[Start of section]

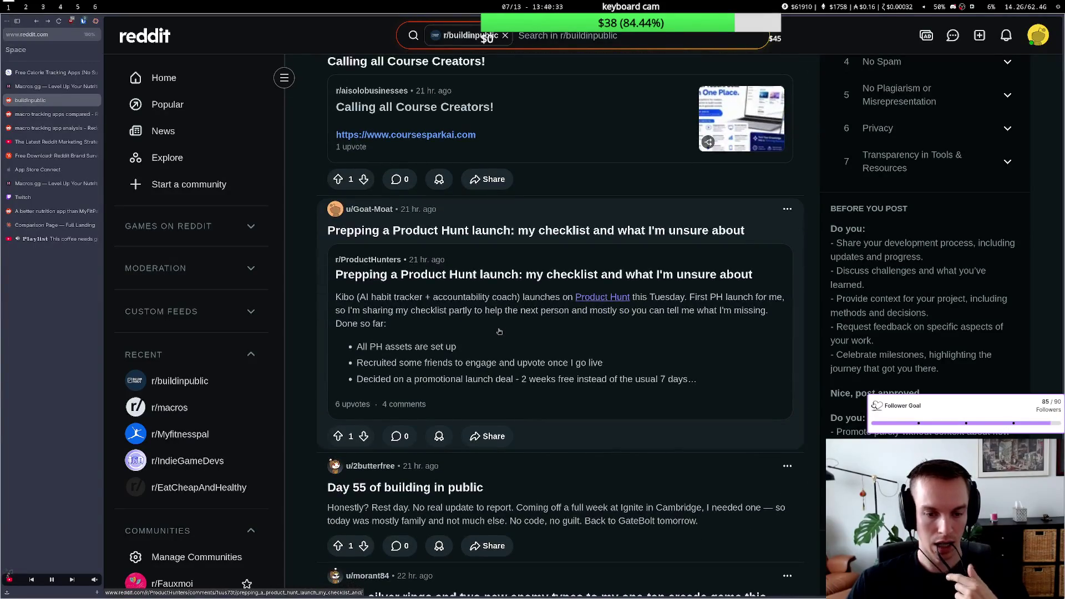
scroll(500, 332, "down", 3)
scroll(499, 331, "down", 5)
scroll(500, 331, "down", 4)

[End of section]

Try it
All of the lines above should be retyped precisely, apart from the pictures.

Task result
scroll(500, 332, "down", 3)
scroll(499, 331, "down", 5)
scroll(500, 331, "down", 4)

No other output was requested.